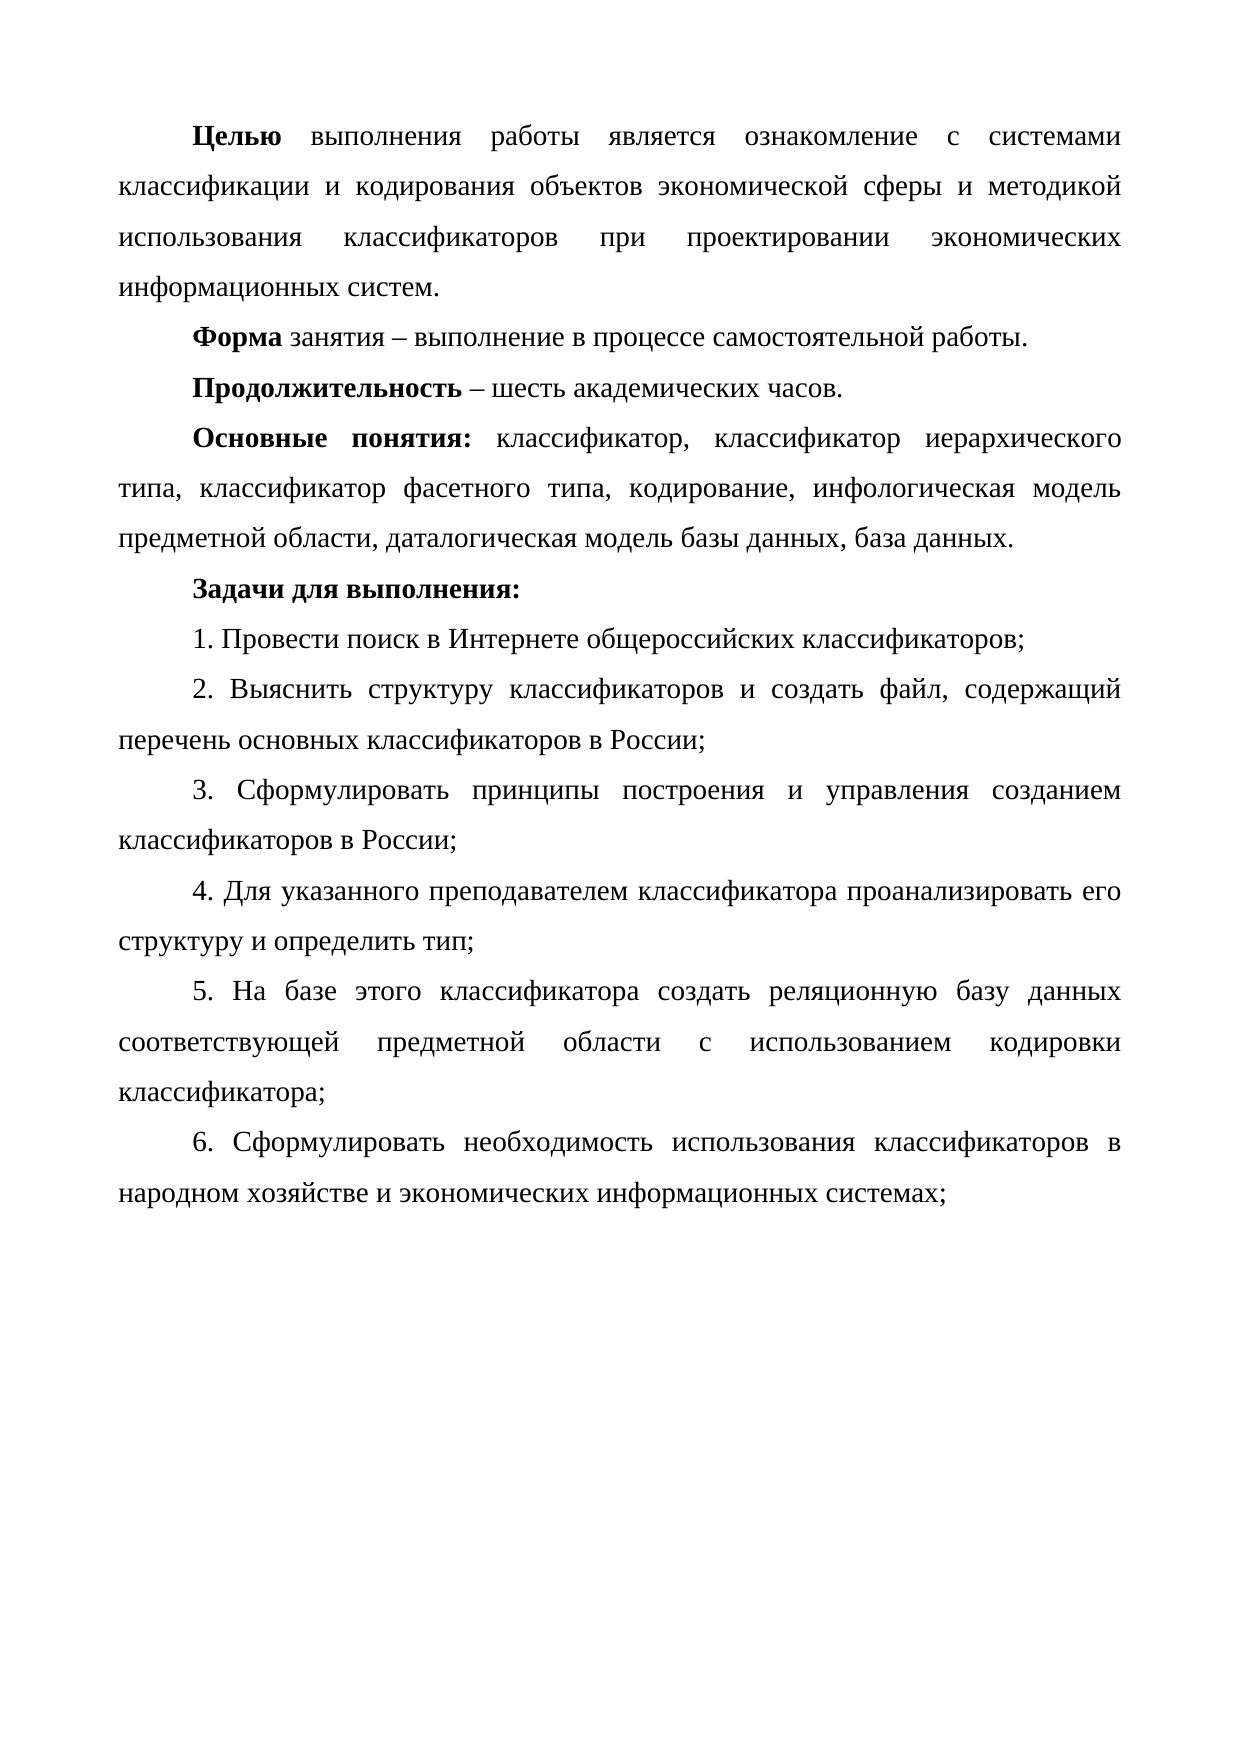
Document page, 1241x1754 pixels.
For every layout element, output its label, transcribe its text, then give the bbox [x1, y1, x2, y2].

text Задачи для выполнения: [118, 571, 1122, 604]
text 1. Провести поиск в Интернете общероссийских классификаторов; [118, 621, 1122, 655]
text Целью выполнения работы является ознакомление с системами классификации и кодирования объектов экономической сферы и методикой использования классификаторов при проектировании экономических информационных систем. [118, 118, 1122, 303]
text 4. Для указанного преподавателем классификатора проанализировать его структуру и определить тип; [118, 873, 1122, 957]
text Форма занятия – выполнение в процессе самостоятельной работы. [118, 319, 1122, 353]
text 5. На базе этого классификатора создать реляционную базу данных соответствующей предметной области с использованием кодировки классификатора; [118, 973, 1122, 1108]
text 2. Выяснить структуру классификаторов и создать файл, содержащий перечень основных классификаторов в России; [118, 672, 1122, 755]
text 3. Сформулировать принципы построения и управления созданием классификаторов в России; [118, 772, 1122, 856]
text 6. Сформулировать необходимость использования классификаторов в народном хозяйстве и экономических информационных системах; [118, 1124, 1122, 1208]
text Продолжительность – шесть академических часов. [118, 370, 1122, 403]
text Основные понятия: классификатор, классификатор иерархического типа, классификатор фасетного типа, кодирование, инфологическая модель предметной области, даталогическая модель базы данных, база данных. [118, 420, 1122, 554]
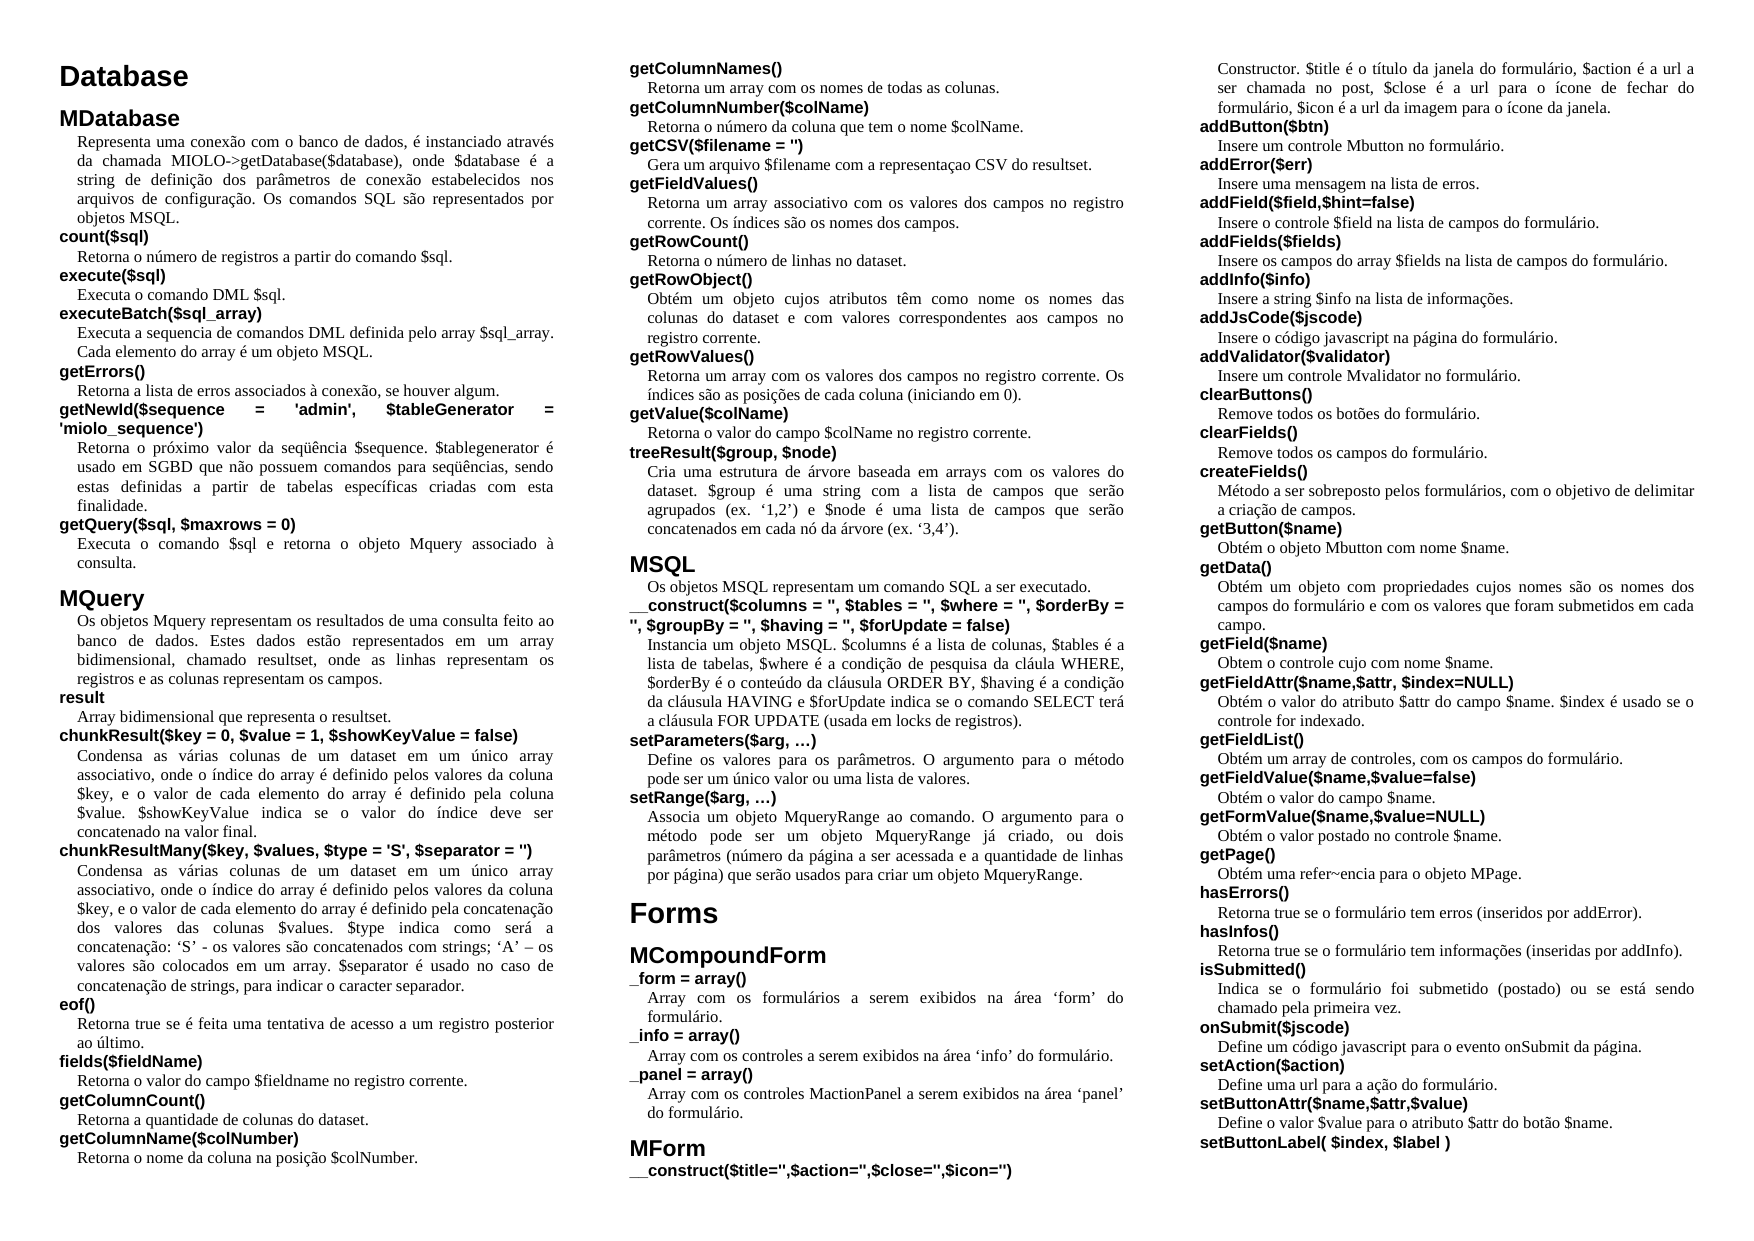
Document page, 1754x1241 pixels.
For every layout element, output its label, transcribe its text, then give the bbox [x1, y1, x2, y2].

text chunkResult($key = 0, $value = 1, $showKeyValue = false) [59, 726, 554, 745]
text clearButtons() [1199, 385, 1695, 404]
subtitle Database [59, 59, 554, 93]
text setRange($arg, …) [629, 788, 1124, 807]
text Array com os controles a serem exibidos na área ‘info’ do formulário. [647, 1045, 1124, 1064]
text Retorna true se é feita uma tentativa de acesso a um registro posterior ao último. [77, 1014, 554, 1052]
text Instancia um objeto MSQL. $columns é a lista de colunas, $tables é a lista de tabelas, $where é a condição de pesquisa da cláula WHERE, $orderBy é o conteúdo da cláusula ORDER BY, $having é a condição da cláusula HAVING e $forUpdate indica se o comando SELECT terá a cláusula FOR UPDATE (usada em locks de registros). [647, 634, 1124, 730]
text Obtém uma refer~encia para o objeto MPage. [1217, 864, 1695, 883]
text getQuery($sql, $maxrows = 0) [59, 515, 554, 534]
text Insere uma mensagem na lista de erros. [1217, 174, 1695, 193]
text execute($sql) [59, 266, 554, 285]
text Associa um objeto MqueryRange ao comando. O argumento para o método pode ser um objeto MqueryRange já criado, ou dois parâmetros (número da página a ser acessada e a quantidade de linhas por página) que serão usados para criar um objeto MqueryRange. [647, 807, 1124, 884]
text hasInfos() [1199, 922, 1695, 941]
text _info = array() [629, 1026, 1124, 1045]
text getColumnNames() [629, 59, 1124, 78]
text getErrors() [59, 361, 554, 381]
text getRowObject() [629, 270, 1124, 289]
text Condensa as várias colunas de um dataset em um único array associativo, onde o índice do array é definido pelos valores da coluna $key, e o valor de cada elemento do array é definido pela concatenação dos valores das colunas $values. $type indica como será a concatenação: ‘S’ - os valores são concatenados com strings; ‘A’ – os valores são colocados em um array. $separator é usado no caso de concatenação de strings, para indicar o caracter separador. [77, 860, 554, 994]
text getCSV($filename = '') [629, 136, 1124, 155]
text getRowCount() [629, 232, 1124, 251]
text __construct($columns = '', $tables = '', $where = '', $orderBy = '', $groupBy = '', $having = '', $forUpdate = false) [629, 596, 1124, 634]
text Retorna a lista de erros associados à conexão, se houver algum. [77, 381, 554, 400]
text clearFields() [1199, 423, 1695, 442]
text addValidator($validator) [1199, 347, 1695, 366]
text Array com os controles MactionPanel a serem exibidos na área ‘panel’ do formulário. [647, 1084, 1124, 1122]
text _panel = array() [629, 1064, 1124, 1084]
text Retorna o número da coluna que tem o nome $colName. [647, 117, 1124, 136]
text Executa o comando DML $sql. [77, 285, 554, 304]
text Retorna o valor do campo $colName no registro corrente. [647, 423, 1124, 442]
text Define um código javascript para o evento onSubmit da página. [1217, 1037, 1695, 1056]
subtitle Forms [629, 896, 1124, 930]
text Método a ser sobreposto pelos formulários, com o objetivo de delimitar a criação de campos. [1217, 481, 1695, 519]
text Representa uma conexão com o banco de dados, é instanciado através da chamada MIOLO->getDatabase($database), onde $database é a string de definição dos parâmetros de conexão estabelecidos nos arquivos de configuração. Os comandos SQL são representados por objetos MSQL. [77, 131, 554, 227]
text treeResult($group, $node) [629, 442, 1124, 462]
text getRowValues() [629, 347, 1124, 366]
text Cria uma estrutura de árvore baseada em arrays com os valores do dataset. $group é uma string com a lista de campos que serão agrupados (ex. ‘1,2’) e $node é uma lista de campos que serão concatenados em cada nó da árvore (ex. ‘3,4’). [647, 462, 1124, 538]
text setAction($action) [1199, 1056, 1695, 1075]
text addButton($btn) [1199, 117, 1695, 136]
text Executa a sequencia de comandos DML definida pelo array $sql_array. Cada elemento do array é um objeto MSQL. [77, 323, 554, 361]
text hasErrors() [1199, 883, 1695, 902]
text getFieldValues() [629, 174, 1124, 193]
text getFormValue($name,$value=NULL) [1199, 807, 1695, 826]
text Executa o comando $sql e retorna o objeto Mquery associado à consulta. [77, 534, 554, 572]
text Constructor. $title é o título da janela do formulário, $action é a url a ser chamada no post, $close é a url para o ícone de fechar do formulário, $icon é a url da imagem para o ícone da janela. [1217, 59, 1695, 117]
text Define os valores para os parâmetros. O argumento para o método pode ser um único valor ou uma lista de valores. [647, 749, 1124, 788]
subtitle MCompoundForm [629, 942, 1124, 969]
text Define uma url para a ação do formulário. [1217, 1075, 1695, 1094]
subtitle MSQL [629, 551, 1124, 577]
text _form = array() [629, 969, 1124, 988]
text addJsCode($jscode) [1199, 308, 1695, 327]
text Obtém um objeto com propriedades cujos nomes são os nomes dos campos do formulário e com os valores que foram submetidos em cada campo. [1217, 577, 1695, 634]
text getButton($name) [1199, 519, 1695, 538]
text Condensa as várias colunas de um dataset em um único array associativo, onde o índice do array é definido pelos valores da coluna $key, e o valor de cada elemento do array é definido pela coluna $value. $showKeyValue indica se o valor do índice deve ser concatenado na valor final. [77, 745, 554, 841]
text Define o valor $value para o atributo $attr do botão $name. [1217, 1113, 1695, 1132]
text Obtém o valor do campo $name. [1217, 787, 1695, 807]
text Obtém o objeto Mbutton com nome $name. [1217, 538, 1695, 557]
text getData() [1199, 557, 1695, 577]
text Gera um arquivo $filename com a representaçao CSV do resultset. [647, 155, 1124, 174]
text Insere o código javascript na página do formulário. [1217, 327, 1695, 347]
text Indica se o formulário foi submetido (postado) ou se está sendo chamado pela primeira vez. [1217, 979, 1695, 1017]
text Retorna o número de registros a partir do comando $sql. [77, 246, 554, 266]
text Retorna true se o formulário tem informações (inseridas por addInfo). [1217, 941, 1695, 960]
text getPage() [1199, 845, 1695, 864]
text setButtonLabel( $index, $label ) [1199, 1132, 1695, 1152]
text eof() [59, 994, 554, 1014]
text setButtonAttr($name,$attr,$value) [1199, 1094, 1695, 1113]
subtitle MDatabase [59, 105, 554, 131]
text getFieldList() [1199, 730, 1695, 749]
text Array bidimensional que representa o resultset. [77, 707, 554, 726]
text Obtém um array de controles, com os campos do formulário. [1217, 749, 1695, 768]
text getColumnName($colNumber) [59, 1129, 554, 1148]
text Retorna o número de linhas no dataset. [647, 251, 1124, 270]
subtitle MQuery [59, 585, 554, 611]
text getField($name) [1199, 634, 1695, 653]
text Insere um controle Mvalidator no formulário. [1217, 366, 1695, 385]
text createFields() [1199, 462, 1695, 481]
text addError($err) [1199, 155, 1695, 174]
text Retorna um array com os valores dos campos no registro corrente. Os índices são as posições de cada coluna (iniciando em 0). [647, 366, 1124, 404]
text Remove todos os campos do formulário. [1217, 442, 1695, 462]
text Retorna o nome da coluna na posição $colNumber. [77, 1148, 554, 1167]
text count($sql) [59, 227, 554, 246]
text Obtém o valor postado no controle $name. [1217, 826, 1695, 845]
text Array com os formulários a serem exibidos na área ‘form’ do formulário. [647, 988, 1124, 1026]
text getValue($colName) [629, 404, 1124, 423]
text getColumnCount() [59, 1090, 554, 1109]
text Obtém o valor do atributo $attr do campo $name. $index é usado se o controle for indexado. [1217, 692, 1695, 730]
text setParameters($arg, …) [629, 730, 1124, 749]
text chunkResultMany($key, $values, $type = 'S', $separator = '') [59, 841, 554, 860]
text executeBatch($sql_array) [59, 304, 554, 323]
text Retorna o valor do campo $fieldname no registro corrente. [77, 1071, 554, 1090]
text Os objetos MSQL representam um comando SQL a ser executado. [647, 577, 1124, 596]
text Insere a string $info na lista de informações. [1217, 289, 1695, 308]
text addInfo($info) [1199, 270, 1695, 289]
subtitle MForm [629, 1134, 1124, 1161]
text fields($fieldName) [59, 1052, 554, 1071]
text Insere o controle $field na lista de campos do formulário. [1217, 212, 1695, 232]
text Insere os campos do array $fields na lista de campos do formulário. [1217, 251, 1695, 270]
text Insere um controle Mbutton no formulário. [1217, 136, 1695, 155]
text getColumnNumber($colName) [629, 97, 1124, 117]
text Retorna o próximo valor da seqüência $sequence. $tablegenerator é usado em SGBD que não possuem comandos para seqüências, sendo estas definidas a partir de tabelas específicas criadas com esta finalidade. [77, 438, 554, 515]
text onSubmit($jscode) [1199, 1017, 1695, 1037]
text Retorna um array com os nomes de todas as colunas. [647, 78, 1124, 97]
text Retorna a quantidade de colunas do dataset. [77, 1109, 554, 1129]
text Retorna true se o formulário tem erros (inseridos por addError). [1217, 902, 1695, 922]
text addField($field,$hint=false) [1199, 193, 1695, 212]
text isSubmitted() [1199, 960, 1695, 979]
text Remove todos os botões do formulário. [1217, 404, 1695, 423]
text Obtem o controle cujo com nome $name. [1217, 653, 1695, 672]
text Obtém um objeto cujos atributos têm como nome os nomes das colunas do dataset e com valores correspondentes aos campos no registro corrente. [647, 289, 1124, 347]
text addFields($fields) [1199, 232, 1695, 251]
text getNewId($sequence = 'admin', $tableGenerator = 'miolo_sequence') [59, 400, 554, 438]
text __construct($title='',$action='',$close='',$icon='') [629, 1161, 1124, 1180]
text Retorna um array associativo com os valores dos campos no registro corrente. Os índices são os nomes dos campos. [647, 193, 1124, 232]
text result [59, 688, 554, 707]
text Os objetos Mquery representam os resultados de uma consulta feito ao banco de dados. Estes dados estão representados em um array bidimensional, chamado resultset, onde as linhas representam os registros e as colunas representam os campos. [77, 611, 554, 688]
text getFieldValue($name,$value=false) [1199, 768, 1695, 787]
text getFieldAttr($name,$attr, $index=NULL) [1199, 672, 1695, 692]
::::::
**Stated problem**: Reproduce unchanged the lines in the stretch from the one containing "text Задачи для" through the one containing "text 3. Сформулировать", including both of those lines.

**Correct answer**:
text Задачи для выполнения: [118, 571, 1122, 604]
text 1. Провести поиск в Интернете общероссийских классификаторов; [118, 621, 1122, 655]
text Целью выполнения работы является ознакомление с системами классификации и кодирования объектов экономической сферы и методикой использования классификаторов при проектировании экономических информационных систем. [118, 118, 1122, 303]
text 4. Для указанного преподавателем классификатора проанализировать его структуру и определить тип; [118, 873, 1122, 957]
text Форма занятия – выполнение в процессе самостоятельной работы. [118, 319, 1122, 353]
text 5. На базе этого классификатора создать реляционную базу данных соответствующей предметной области с использованием кодировки классификатора; [118, 973, 1122, 1108]
text 2. Выяснить структуру классификаторов и создать файл, содержащий перечень основных классификаторов в России; [118, 672, 1122, 755]
text 3. Сформулировать принципы построения и управления созданием классификаторов в России; [118, 772, 1122, 856]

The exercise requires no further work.